ともに生きる・福祉のページ
京都新聞掲載「ともに生きる」「福祉のページ」の記事をネット上で紹介するコーナーです。
コラム「暖流」

「ともに生きる」をテーマにした福祉コラムです。

羅針盤

立命館大教授 津止正敏



 羅針盤について記そうと思う。

 中国ではすでに3世紀ころから磁力を持った針を木片に埋め込んだ方位磁針(羅針盤)のようなものが使われていたそうだ。この木片を水に浮かべることで、羅針盤とほぼ同様の機能を実現していたといわれている。この技術はその後世界に広がり、ルネサンス期の船舶工学など諸科学の飛躍的な発展の中で劇的に改良された。それによって航海術は著しく発達し、新航路の開拓が相次いで、15世紀にはじまる「大航海時代」を迎えたといわれている。方位磁針(羅針盤)がなければコロンブスやバスコ・ダ・ガマたち大航海時代の英雄たちのあの大発見もなかったに違いない。幾つもの小さな世界を一挙にひとつながりにしたのを支えた羅針盤の始まりが小さな針を埋め込んだ木片だと思えば、気の遠くなるような先人たちの知恵の更新に驚愕(きょうがく)する。目まいがするような気もする。
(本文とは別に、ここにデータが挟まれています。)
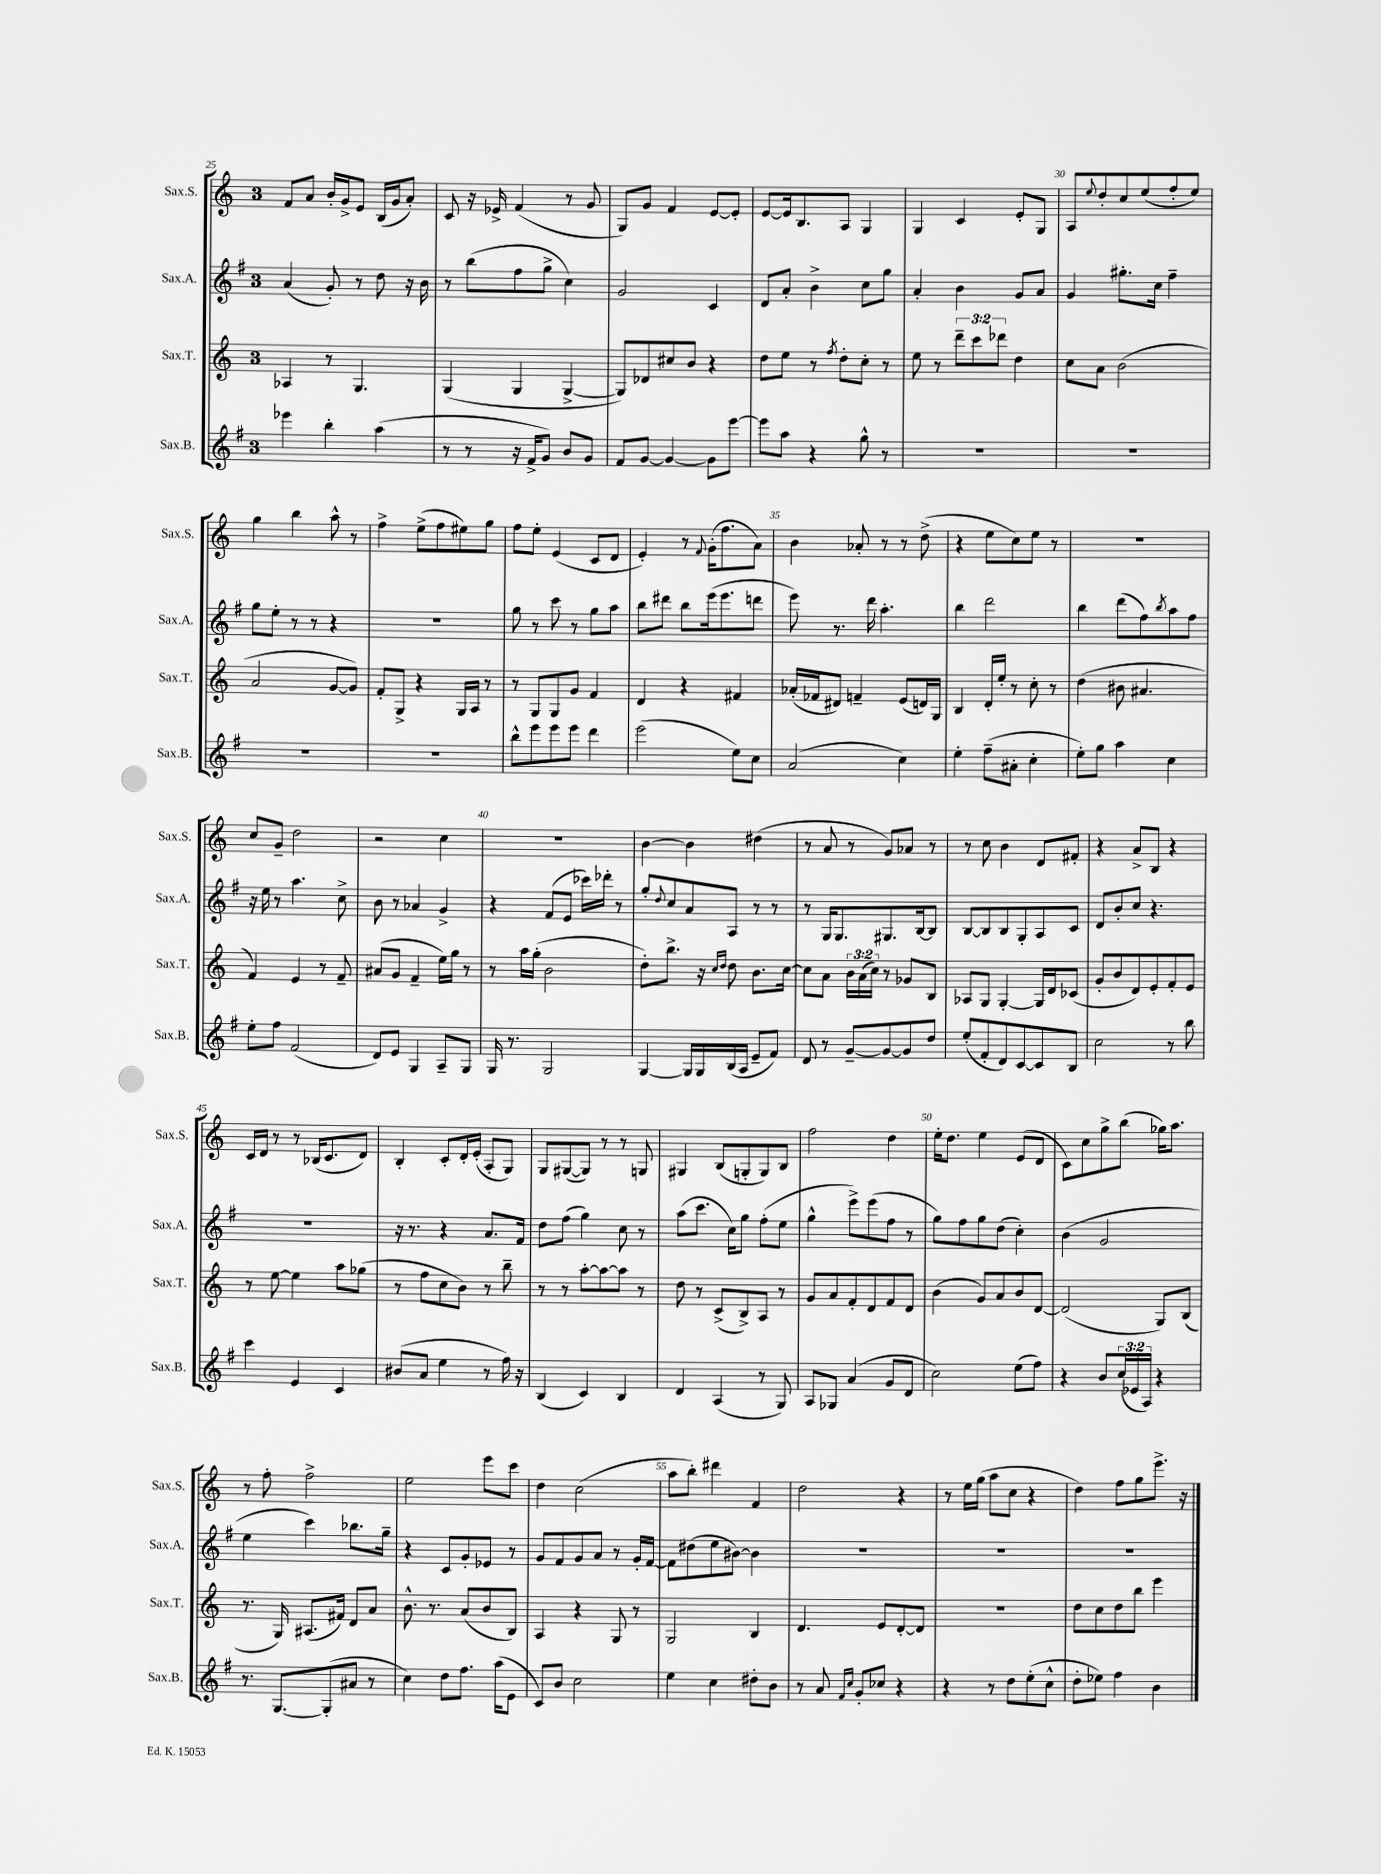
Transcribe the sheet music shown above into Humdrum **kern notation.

**kern	**kern	**kern	**kern
*part4	*part3	*part2	*part1
*staff4	*staff3	*staff2	*staff1
*I"Sax.B.	*I"Sax.T.	*I"Sax.A.	*I"Sax.S.
*I'Sax.B.	*I'Sax.T.	*I'Sax.A.	*I'Sax.S.
*clefG2	*clefG2	*clefG2	*clefG2
*k[f#]	*k[]	*k[f#]	*k[]
*M3/4	*M3/4	*M3/4	*M3/4
=25	=25	=25	=25
4eee-X\	4A-X/	(4a/	8f/L
.	.	.	8a/J
4bb'\	8r	8g'/)	16b'/LL
.	.	.	16g^/J
.	4.G/	8r	8e/J
(4aa\	.	8dd\	(16B/LL
.	.	.	16g/J
.	.	16r	8a'/J)
.	.	16b\	.
=26	=26	=26	=26
8r	(4G/	8r	8c/
8r	.	(8bb\L	16r
.	.	.	16e-X^/
16r	4G/	8ff#\	(4f/
16f#^/KL	.	.	.
8g/J)	.	8gg^\J	.
8b/L	[4G^/	4cc\)	8r
8g/J	.	.	8g/
=27	=27	=27	=27
8f#/L	8G/L])	2g/	8G/L)
[8g/J	8d-X/	.	8g/J
4g/_	8cc#X/	.	4f/
.	8b/J	.	.
8g\L]	4r	4c/	[8e/L
[8eee\J	.	.	8e'/J]
=28	=28	=28	=28
8eee\L]	8dd\L	8d/L	[8e/L
8aa\J	8ee\J	8a'/J	16e/k]
.	.	.	8.B/
4r	8r	4b^\	.
.	8qff/	.	.
.	8dd'\L	.	8A/J
8gg^^\	8cc'\J	8cc\L	4G/
8r	8r	8gg\J	.
=29	=29	=29	=29
2.r	8ee\	4a'/	4G/
.	8r	.	.
.	12ddd~\L	4b\	4c/
.	12ccc\	.	.
.	12ddd-X\J	.	.
.	4dd\	8g/L	8e'/L
.	.	8a/J	8G/J
=30	=30	=30	=30
2.r	8cc\L	4g/	8A/L
.	.	.	8qqee/
.	8a\J	.	8dd'/
.	(2b\	8.gg#X'\L	8cc/
.	.	.	(8ee/
.	.	16cc\Jk	.
.	.	4ff#~\	8ff'/
.	.	.	8ee/J)
!!LO:LB:g=z
=31	=31	=31	=31
2.r	2a/	8gg\L	4gg\
.	.	8ee'\J	.
.	.	8r	4bb\
.	.	8r	.
.	[8g/L	4r	8aa^^\
.	8g/J])	.	8r
=32	=32	=32	=32
2.r	8f'/L	2.r	4ff^\
.	8G^/J	.	.
.	4r	.	(8ee^\L
.	.	.	8ff\
.	16G/LL	.	8ee#X\)
.	16A/JJ	.	.
.	8r	.	8gg\J
=33	=33	=33	=33
8bb^^\L	8r	8gg\	8ff\L
8eee\	8G/L	8r	8ee'\J
8eee\	8G/	8ccc\	(4e/
8eee\J	8g/J	8r	.
4ddd\	4f/	8gg\L	8c/L
.	.	8aa\J	8d/J
=34	=34	=34	=34
(2eee\	4d/	8bb\L	4e'/)
.	.	8ddd#X\J	.
.	4r	8bb\L	8r
.	.	.	8qqf/
.	.	(16eee\k	(16g'\KL
.	.	8.eee\	8.ff\
8ee\L)	4f#X/	.	.
8cc\J	.	8dddn\J	8a\J)
=35	=35	=35	=35
(2a/	(16a-X'/LL	8eee\)	4b\
.	16f-X/J	.	.
.	8d#X/J)	8.r	.
.	4fn~/	.	8a-X'/
.	.	16ddd\	.
.	.	4.aa'\	8r
4cc\)	(8e/L	.	8r
.	16dn/L)	.	(8dd^\
.	16G/JJ	.	.
=36	=36	=36	=36
4ee'\	4B/	4bb\	4r
(8ff#~\L	16d'/LL	2ddd\	8ee\L
.	16ee'/JJ	.	.
8a#X'\J	8r	.	8cc\)
4cc'\	8cc'\	.	8ee\J
.	8r	.	8r
=37	=37	=37	=37
8ee'\L)	(4dd\	4bb\	2.r
8gg\J	.	.	.
4aa\	8b#X\	(8ddd\L	.
.	4.a#X/	8ff#\)	.
.	.	8qbb/	.
4cc\	.	8aa\	.
.	.	8ff#\J	.
!!LO:LB:g=z
=38	=38	=38	=38
8ee'\L	4f/)	16r	8cc/L
.	.	16ee\	.
8ff#\J	.	8r	8g~/J
(2f#/	4e/	4.aa\	2dd\
.	8r	.	.
.	8f~/	8cc^\	.
=39	=39	=39	=39
8d/L)	(8a#X/L	8b\	2r
8e/J	8g/J	8r	.
4G/	4f~/	4a-X/	.
8A~/L	16ee\LL)	4g^/	4cc\
.	16gg\JJ	.	.
8G/J	8r	.	.
=40	=40	=40	=40
16G/	8r	4r	2.r
8.r	.	.	.
.	16aa\LL	.	.
.	(16gg'\JJ	.	.
2G/	2b\	(8f#/L	.
.	.	8e/J	.
.	.	16ccc-X\LL)	.
.	.	16ddd-X'\JJ	.
.	.	8r	.
=41	=41	=41	=41
[4G/	8dd'\L)	8gg'/L	[4b\
.	.	8qqdd/	.
.	8.bb^\J	8cc/	.
16G/LL]	.	8a/	4b\]
16G/	16r	.	.
.	16qqcc/LL	.	.
.	16qqdd/JJ	.	.
(16B/	8dd\	8A/J	.
16A/JJ	.	.	.
8e~/L	8.b\L	8r	(4dd#X\
8f#/J)	.	8r	.
.	[16cc\Jk	.	.
=42	=42	=42	=42
8d/	8cc\L]	8r	8r
8r	8a\J	16G/KL	8a/
.	.	8.G/	.
[8g~/L	24b\LL	.	8r
.	(24a\	.	.
.	24cc\JJ)	.	.
8g/_	8r	8.G#X/	8g/L)
8g/]	8g-X/L	.	8a-X/J
.	.	[16B/k	.
8dd/J	8B/J	8B/J]	8r
=43	=43	=43	=43
(8ee'/L	8A-X/L	[8B/L	8r
8f#'/	8G/J	8B/]	8cc\
8d/)	[4G'/	8B/	4b\
[8c/	.	8G'/	.
8c/]	16G/LL]	8A/	8d/L
.	16d/J	.	.
8B/J	(8c-X/J	8c/J	8f#X'/J
=44	=44	=44	=44
2cc\	8g'/L	8d/L	4r
.	8b/	8b'/	.
.	8d/)	8cc/J	8a^/L
.	8e'/	4.r	8B/J
8r	8f'/	.	4r
8bb\	8e/J	.	.
!!LO:LB:g=z
=45	=45	=45	=45
4ccc\	8r	2.r	16c/LL
.	.	.	16d/JJ
.	[8ee\	.	8r
4e/	4ee\]	.	8r
.	.	.	(16B-X/KL
.	.	.	8.c/
4c/	8aa\L	.	.
.	(8gg-X\J	.	8d/J)
=46	=46	=46	=46
(8b#X/L	8r	16r	4B'/
.	.	8.r	.
8a/J	8ff\L	.	.
4ee\	8cc\	4r	8c'/L
.	8b\J)	.	16d'/L
.	.	.	(16e'/JJ
8r	8r	8.a/L	8A'/L
16ff#\)	8bb~\	.	8G/J)
16r	.	16f#/Jk	.
=47	=47	=47	=47
(4B/	8r	8dd\L	8G/L
.	8r	(8ff#\J	([8G#X/
4c/)	[8aa'\L	4gg\)	8G#/J])
.	8aa\_	.	8r
4B/	8aa\J]	8cc\	8r
.	8r	8r	8Gn/
=48	=48	=48	=48
4d/	8dd\	(8aa\L	4G#X/
.	8r	8.ccc\J	.
(4A/	(8c^/L	.	(8B/L
.	.	16cc\KL)	.
.	8B^/)	8gg\J	8Gn'/
8r	8A/J	(8ff#'\L	8G/)
8G/)	8r	8ee\J	8B/J
=49	=49	=49	=49
8A/L	8g/L	4gg^^\	2ff\
8G-X/J	8a/	.	.
(4a/	8f'/	8eee^\L)	.
.	8d/	(8eee\	.
8g/L	8f/	8ff#\J	4dd\
8d/J	8d/J	8r	.
=50	=50	=50	=50
2cc\)	(4b\	8gg\L)	16ee'\KL
.	.	.	8.dd\J
.	.	8ff#\	.
.	8g/L)	8gg\	4ee\
.	8a/	(8dd\J	.
(8ee\L	8b/	4cc'\)	(8e/L
8ff#\J)	[8d/J	.	8d/J
=51	=51	=51	=51
4r	(2d/]	(4b\	8c\L)
.	.	.	8cc\
8b/L	.	2g/	8gg^\
(24cc/L	.	.	(8bb\J
24e-X/	.	.	.
24A/JJ)	.	.	.
4r	8G/L)	.	16gg-X\KL)
.	.	.	8.aa\J
.	(8B/J	.	.
!!LO:LB:g=z
=52	=52	=52	=52
8.r	8.r	4ee\	8r
.	.	.	8ff'\
[8.G/L	16G/)	.	.
.	(8.A#X/L	4ccc\)	2ff^\
(8G'/]	.	.	.
.	16f#X/Jk)	.	.
8a#X/J	8d/L	8.bb-X\L	.
8r	8a/J	.	.
.	.	16gg~\Jk	.
=53	=53	=53	=53
4cc\)	8.b^^\	4r	2ee\
.	8.r	.	.
8dd\L	.	8c/L	.
8.ff#\J	(8a/L	8g'/	.
.	8b/	8e-X/J	8eee\L
(16aa\KL	.	.	.
8e\J	8B/J)	8r	8ccc\J
=54	=54	=54	=54
8c/L)	4A/	8g/L	4dd\
8b/J	.	8f#/	.
2cc\	4r	8g/	(2cc\
.	.	8a/J	.
.	8G/	8r	.
.	8r	16g'/LL	.
.	.	[16f#/JJ	.
=55	=55	=55	=55
4ee\	2G/	8f#\L]	8aa\L
.	.	(8dd#X\	8bb'\J)
4cc\	.	8ee\	4ddd#X\
.	.	[8b#X\J)	.
8dd#X'\L	4B/	4b#\]	4f/
8b\J	.	.	.
=56	=56	=56	=56
8r	4.d/	2.r	2dd\
8a/	.	.	.
16qqf#/LL	.	.	.
16qqcc/JJ	.	.	.
8g'/L	.	.	.
8cc-X/J	8e/L	.	.
4r	[8d'/	.	4r
.	8d/J]	.	.
=57	=57	=57	=57
4r	2.r	2.r	8r
.	.	.	16ee\LL
.	.	.	(16gg\JJ
8r	.	.	8aa\L
8dd\L	.	.	8cc\J
(8ee'\	.	.	4r
8cc^^\J	.	.	.
=58	=58	=58	=58
8dd'\L	8dd\L	2.r	4dd\)
8ee-X\J)	8cc\	.	.
4ff#\	8dd\	.	8ff\L
.	8bb\J	.	8gg\
4b\	4eee\	.	8.eee^\J
.	.	.	16r
==	==	==	==
*-	*-	*-	*-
 さて、私たちの目の前にあるもう一つの「大」の付く時代に話を移してみよう。もちろん「大介護時代」だが、この言葉は樋口恵子さんの著書(『大介護時代を生きる』2012年)に登場する。なぜ「大」が付くのか。個別家族という小さな世界に封印されてきた「介護」がいよいよ介護社会という大きな世界に向かうから、に違いない。いまだ私たちがその完成形を見たことがない新しい介護の世界を発見しようというから、に違いない。

 だからこそ介護の「羅針盤」だ。「大介護時代」にはそれにふさわしい介護の方位磁針(羅針盤)が必要なのだ。そうでなければ、いままさに介護に船出せんとする私たちは暗闇の荒海に翻弄(ほんろう)されただただ漂流・難破する筏(いかだ)船のような運命を甘受するしかないに違いない。いまこの時代の介護の羅針盤は木片に針を浮かべた程度の粗末なものでしかないのかもしれないが、現代科学の粋を集めた精巧な羅針盤づくり、この時代を生きる私たちに課せられた一大テーマである。



つどめ・まさとし氏
1953年、鹿児島県生まれ。立命館大学教授。大学院社会学研究科修士課程修了。
京都市社会福祉協議会(地域福祉部長、ボランティア情報センター長)を経て、2001年から現職(立命館大産業社会学部教授)。2009年3月に「男性介護者と支援者の全国ネットワーク」を発足させ、事務局長を務める。著書に『ケアメンを生きる−男性介護者100万人へのエール−』『男性介護者白書―家族介護者支援への提言−』、『ボランティアの臨床社会学―あいまいさに潜む「未来」−』、『子育てサークル共同のチカラ−当事者性と地域福祉の視点から−』など。